Printable Version

A Critique of the Slave Trade
Digital History ID 53

Author:   Fray Tomas de Mercado


Las Casas was not alone in recognizing the evils of slavery. In this selection, another Spanish cleric, Fray Tomas Mercado (d. 1575?), argues that the slave trade was the product of deception, robbery, and violence.

The European colonization of the New World brought three disparate geographical areas together: the Americas, western Europe, and western Africa. Some of the consequences of this inter-cultural contact are well-known, such as the introduction of horses, pigs, and cattle into the New World, and the transfer of potatoes, beans, and tomatoes to Europe. But other consequences of the Columbian exchange are less noted.
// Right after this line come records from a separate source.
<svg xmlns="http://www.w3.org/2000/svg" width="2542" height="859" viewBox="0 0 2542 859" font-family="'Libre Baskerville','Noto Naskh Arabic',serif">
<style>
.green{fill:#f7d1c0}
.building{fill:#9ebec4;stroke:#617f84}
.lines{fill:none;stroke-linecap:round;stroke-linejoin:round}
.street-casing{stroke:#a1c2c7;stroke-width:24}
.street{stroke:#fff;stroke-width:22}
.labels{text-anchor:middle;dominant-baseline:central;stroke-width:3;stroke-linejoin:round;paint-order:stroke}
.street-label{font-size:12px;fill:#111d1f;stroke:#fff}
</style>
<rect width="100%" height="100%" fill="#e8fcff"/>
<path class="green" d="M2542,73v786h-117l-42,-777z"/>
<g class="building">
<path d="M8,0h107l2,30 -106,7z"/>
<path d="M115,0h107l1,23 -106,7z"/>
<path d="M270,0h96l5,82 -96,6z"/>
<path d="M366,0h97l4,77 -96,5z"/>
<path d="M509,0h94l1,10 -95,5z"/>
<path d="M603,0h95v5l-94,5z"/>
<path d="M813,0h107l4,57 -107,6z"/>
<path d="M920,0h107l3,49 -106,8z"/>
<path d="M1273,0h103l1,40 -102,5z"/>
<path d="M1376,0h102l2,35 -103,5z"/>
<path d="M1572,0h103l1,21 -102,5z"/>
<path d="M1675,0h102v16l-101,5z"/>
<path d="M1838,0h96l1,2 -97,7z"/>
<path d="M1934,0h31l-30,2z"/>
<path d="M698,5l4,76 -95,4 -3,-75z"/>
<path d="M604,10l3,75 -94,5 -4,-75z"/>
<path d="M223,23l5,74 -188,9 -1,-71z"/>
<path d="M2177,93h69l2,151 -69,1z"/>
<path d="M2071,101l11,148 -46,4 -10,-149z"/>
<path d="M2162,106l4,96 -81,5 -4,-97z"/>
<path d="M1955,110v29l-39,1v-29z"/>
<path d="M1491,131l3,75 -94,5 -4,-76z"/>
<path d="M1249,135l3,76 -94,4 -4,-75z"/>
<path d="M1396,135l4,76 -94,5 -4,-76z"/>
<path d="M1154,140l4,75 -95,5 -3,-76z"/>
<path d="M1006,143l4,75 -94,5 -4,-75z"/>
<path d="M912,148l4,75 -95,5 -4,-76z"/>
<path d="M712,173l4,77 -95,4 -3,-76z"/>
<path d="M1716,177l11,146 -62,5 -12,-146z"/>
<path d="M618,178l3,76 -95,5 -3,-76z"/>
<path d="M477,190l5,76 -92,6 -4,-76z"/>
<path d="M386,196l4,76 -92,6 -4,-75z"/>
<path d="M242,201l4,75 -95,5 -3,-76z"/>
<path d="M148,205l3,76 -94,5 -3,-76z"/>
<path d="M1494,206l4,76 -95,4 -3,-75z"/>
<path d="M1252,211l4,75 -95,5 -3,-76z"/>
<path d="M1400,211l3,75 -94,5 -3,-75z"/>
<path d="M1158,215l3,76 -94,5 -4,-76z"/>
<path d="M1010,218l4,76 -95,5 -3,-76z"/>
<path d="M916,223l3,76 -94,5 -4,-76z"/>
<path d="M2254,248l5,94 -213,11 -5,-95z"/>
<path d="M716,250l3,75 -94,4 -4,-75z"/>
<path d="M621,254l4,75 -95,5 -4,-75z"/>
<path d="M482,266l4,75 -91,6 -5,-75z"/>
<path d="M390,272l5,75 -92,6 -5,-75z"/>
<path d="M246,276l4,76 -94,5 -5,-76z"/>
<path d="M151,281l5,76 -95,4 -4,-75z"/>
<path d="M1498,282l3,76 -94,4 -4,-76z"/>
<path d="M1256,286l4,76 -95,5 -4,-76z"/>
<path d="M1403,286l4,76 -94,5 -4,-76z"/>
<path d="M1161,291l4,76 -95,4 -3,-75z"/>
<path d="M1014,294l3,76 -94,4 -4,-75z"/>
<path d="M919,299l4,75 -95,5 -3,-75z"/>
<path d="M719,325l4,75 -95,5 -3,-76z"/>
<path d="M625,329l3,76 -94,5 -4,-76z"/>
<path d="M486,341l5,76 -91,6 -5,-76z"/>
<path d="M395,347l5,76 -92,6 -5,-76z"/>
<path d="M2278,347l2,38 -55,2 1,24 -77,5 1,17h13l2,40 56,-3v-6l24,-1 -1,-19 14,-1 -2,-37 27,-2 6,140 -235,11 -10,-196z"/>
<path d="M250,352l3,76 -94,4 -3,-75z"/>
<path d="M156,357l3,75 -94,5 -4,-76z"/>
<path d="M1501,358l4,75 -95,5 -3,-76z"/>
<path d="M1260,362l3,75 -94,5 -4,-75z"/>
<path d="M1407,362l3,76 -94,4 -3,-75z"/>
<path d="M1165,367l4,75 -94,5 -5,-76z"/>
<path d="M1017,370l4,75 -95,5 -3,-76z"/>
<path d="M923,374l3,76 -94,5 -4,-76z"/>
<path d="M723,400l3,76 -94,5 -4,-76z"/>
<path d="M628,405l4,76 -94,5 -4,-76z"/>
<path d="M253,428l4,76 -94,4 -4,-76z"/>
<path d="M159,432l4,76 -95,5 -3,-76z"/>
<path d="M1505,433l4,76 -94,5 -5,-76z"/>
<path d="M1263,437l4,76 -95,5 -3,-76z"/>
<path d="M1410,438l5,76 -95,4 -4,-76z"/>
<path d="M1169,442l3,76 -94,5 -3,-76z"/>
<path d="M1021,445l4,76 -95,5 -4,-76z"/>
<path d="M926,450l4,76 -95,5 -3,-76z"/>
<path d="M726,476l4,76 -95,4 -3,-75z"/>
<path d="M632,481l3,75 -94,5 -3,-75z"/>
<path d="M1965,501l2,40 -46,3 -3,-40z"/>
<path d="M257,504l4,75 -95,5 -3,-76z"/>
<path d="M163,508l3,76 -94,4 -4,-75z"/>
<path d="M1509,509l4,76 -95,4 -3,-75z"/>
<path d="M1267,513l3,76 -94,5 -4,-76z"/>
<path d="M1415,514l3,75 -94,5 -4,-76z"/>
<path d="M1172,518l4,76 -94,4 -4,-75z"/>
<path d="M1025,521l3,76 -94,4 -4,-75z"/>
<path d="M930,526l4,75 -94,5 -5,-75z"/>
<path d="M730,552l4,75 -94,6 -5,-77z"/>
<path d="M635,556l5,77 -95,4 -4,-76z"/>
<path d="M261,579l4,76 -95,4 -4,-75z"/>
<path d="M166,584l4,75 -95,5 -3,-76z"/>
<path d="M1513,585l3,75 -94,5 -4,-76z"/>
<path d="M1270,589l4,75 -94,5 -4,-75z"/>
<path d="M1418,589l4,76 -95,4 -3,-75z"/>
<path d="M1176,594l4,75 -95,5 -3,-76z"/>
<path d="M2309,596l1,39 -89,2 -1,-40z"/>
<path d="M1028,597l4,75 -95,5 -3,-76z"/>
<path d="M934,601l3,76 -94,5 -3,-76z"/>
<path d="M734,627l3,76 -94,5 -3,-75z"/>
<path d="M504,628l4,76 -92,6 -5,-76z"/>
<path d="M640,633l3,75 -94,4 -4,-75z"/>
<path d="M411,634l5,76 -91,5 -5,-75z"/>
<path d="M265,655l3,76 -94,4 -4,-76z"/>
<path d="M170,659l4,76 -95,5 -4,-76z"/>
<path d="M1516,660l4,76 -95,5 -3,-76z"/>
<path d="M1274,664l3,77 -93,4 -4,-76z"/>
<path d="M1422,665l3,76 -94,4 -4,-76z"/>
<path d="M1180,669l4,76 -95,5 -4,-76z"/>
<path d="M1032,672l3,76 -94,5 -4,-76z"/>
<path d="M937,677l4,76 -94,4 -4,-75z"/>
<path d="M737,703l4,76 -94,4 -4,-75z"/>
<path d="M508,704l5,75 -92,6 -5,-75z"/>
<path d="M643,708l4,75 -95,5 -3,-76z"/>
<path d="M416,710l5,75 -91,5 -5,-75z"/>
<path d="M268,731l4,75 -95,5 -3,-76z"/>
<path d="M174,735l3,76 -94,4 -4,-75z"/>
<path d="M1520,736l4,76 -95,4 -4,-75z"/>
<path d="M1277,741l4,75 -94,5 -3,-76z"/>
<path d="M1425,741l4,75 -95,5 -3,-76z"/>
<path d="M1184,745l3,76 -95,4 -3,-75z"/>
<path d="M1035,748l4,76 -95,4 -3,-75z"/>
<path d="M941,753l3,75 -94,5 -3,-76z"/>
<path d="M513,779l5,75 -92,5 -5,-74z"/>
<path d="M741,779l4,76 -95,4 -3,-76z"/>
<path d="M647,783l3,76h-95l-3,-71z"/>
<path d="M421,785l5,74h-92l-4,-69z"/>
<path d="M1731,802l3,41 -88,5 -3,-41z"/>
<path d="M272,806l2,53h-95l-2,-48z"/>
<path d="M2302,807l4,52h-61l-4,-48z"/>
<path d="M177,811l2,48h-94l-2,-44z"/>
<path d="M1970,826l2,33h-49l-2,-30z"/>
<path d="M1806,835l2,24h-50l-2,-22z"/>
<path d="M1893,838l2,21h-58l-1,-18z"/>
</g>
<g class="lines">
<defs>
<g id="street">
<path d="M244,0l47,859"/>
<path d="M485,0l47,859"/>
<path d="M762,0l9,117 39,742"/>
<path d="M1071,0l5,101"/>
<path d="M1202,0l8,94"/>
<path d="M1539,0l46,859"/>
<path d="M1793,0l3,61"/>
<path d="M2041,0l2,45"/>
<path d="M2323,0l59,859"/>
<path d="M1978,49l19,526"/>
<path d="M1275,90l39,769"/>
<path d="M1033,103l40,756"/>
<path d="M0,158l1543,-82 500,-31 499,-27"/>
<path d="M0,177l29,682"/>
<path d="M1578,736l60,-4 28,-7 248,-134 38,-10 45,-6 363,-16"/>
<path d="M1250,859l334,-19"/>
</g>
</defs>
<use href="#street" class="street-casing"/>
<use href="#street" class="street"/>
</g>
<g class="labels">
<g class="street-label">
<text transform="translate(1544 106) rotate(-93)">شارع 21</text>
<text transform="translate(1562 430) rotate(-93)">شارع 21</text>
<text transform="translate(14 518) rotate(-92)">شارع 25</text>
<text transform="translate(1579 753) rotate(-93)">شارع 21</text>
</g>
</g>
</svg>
As a result of the Atlantic slave trade, such New World food crops as cassava, sweet potatoes, squash, and peanuts were carried to Africa, sharply stimulating African population growth and therefore increasing the population in ways that helped make the slave trade possible.


It is public opinion and knowledge that no end of deception is practiced and a thousand acts of robbery and violence are committed in the course of bartering and carrying off Negroes from their country and bringing them to the Indies and to Spain.... Since the Portuguese and Spaniards pay so much for a Negro, they go out to hunt one another without the pretext of a war, as if they were deer; even the very Ethiopians, who are different, being induced to do so by the profit derived. They make war on one another, their gain being the capture of their own people, and they go after one another in the forests where they usually hunt.... In this way, and contrary to all justice, a very great number of prisoners are taken. And no one is horrified that these people are ill-treating and selling one another, because they are considered uncivilized and savage. In addition to the pretext, of parents selling their children as a last resort, there is the bestial practice of selling them without any necessity to do so, and very often through anger or passion, for some displeasure or disrespect they have shown them.... The wretched children are taken to the market place for sale, and as the traffic in Negroes is so great, there are Portuguese, or even Negroes themselves, ready everywhere to buy them. There are also among them traders in this bestial and brutal business, who set boundaries in the interior for the natives and carry them off for sale at a higher price on the coasts or in the islands. I have seen many acquired in this way. Apart from these acts of injustice and robberies committed among themselves, there are thousands of other forms of deception practiced in those parts by the Spaniards to trick and carry off the Negroes finally as newly imported slaves, which they are in fact, to the ports, with a few bonnets, gewgaws, beads and bits of paper under which they give them. They put them aboard the ships under false pretenses, hoist anchor, set sail, and make off towards the high seas with their booty.... I know a man who recently sailed to one of those Islands and, with less than four thousand ducats for ransom, carried off four hundred Negroes without license or registration.... They embark four and five hundred of them in a boat which, sometimes, is not a cargo boat. The very stench is enough to kill most of them, and, indeed, very many die. The wonder is that twenty percent of them are not lost.